Quantum Leap was ultimately about a scientist that is basically trying to invent time travel…with no luck. He theorizes that travelling through time is indeed possible within one’s own lifetime. Can’t go before your own birth, and you can’t go past your current state. Well, wouldn’t you know it – this project that he’s working on sucks him into a time vortex – sending him through space and time…and even though he’s got a doctorate, he’s not the doctor. Here’s the kicker, the time period he keeps getting sent into – his consciousness is placed inside someone else’s body. Throughout episode by episode, he has a mission to complete that helps this certain person in one fashion or another, in which he’s sent into another body in another time period to start it all over again.

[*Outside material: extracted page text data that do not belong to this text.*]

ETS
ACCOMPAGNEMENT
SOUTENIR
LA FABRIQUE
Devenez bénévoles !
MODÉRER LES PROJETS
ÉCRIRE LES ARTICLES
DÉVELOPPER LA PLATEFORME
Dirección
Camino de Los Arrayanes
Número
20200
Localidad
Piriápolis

By his side is Al, a hologram that he can talk to – who gives him some basic knowledge to help him on his quest. And this is how it is. Every episode.

This is a procedural show that I can get behind. Shows back then had a weird ability to just make you smile in anticipation…or just out of sheer joy. Quantum Leap was kind of a magical show that you knew could always make you smile. You would watch it and notice a few things – each episode more or less worked the same way, but the mystery they continued to bring was always enough to leave you satisfied until the end. You wanted to know how he would solve this crisis before moving along. You even anticipated how each episode would end, because you wanted to know why Sam was going to say what you know he’d say all along, “Oh Boy” Oh boy what? Oh, you’re a woman. Oh, you’re Elvis. Oh, you’re a gangster. Countless possibilities, each one as fascinating as the last.

This show could be remade though, even though it covers certain eras of time anyone would be able to identify, most kids these days were born after the show itself ended. So if they did it again by an adult in 2015, just imagine how different the show would be. I don’t usually agree with TV show revivals, but sometimes I do. Quantum Leap doesn’t have any revival series in the works that I know about, but enough time has past in order for it to be just as great. They can even have Scott Bakula or Dean Stockwell return as well….I think I’ll have to pitch this to NBC…anyways.

You can watch the entire series on Netflix and Amazon Prime, so get on with it. You never know when Netflix will take down a great series for no apparent reason. It’s worth the watch, and especially great if you feel like watching something – but can’t think of anything.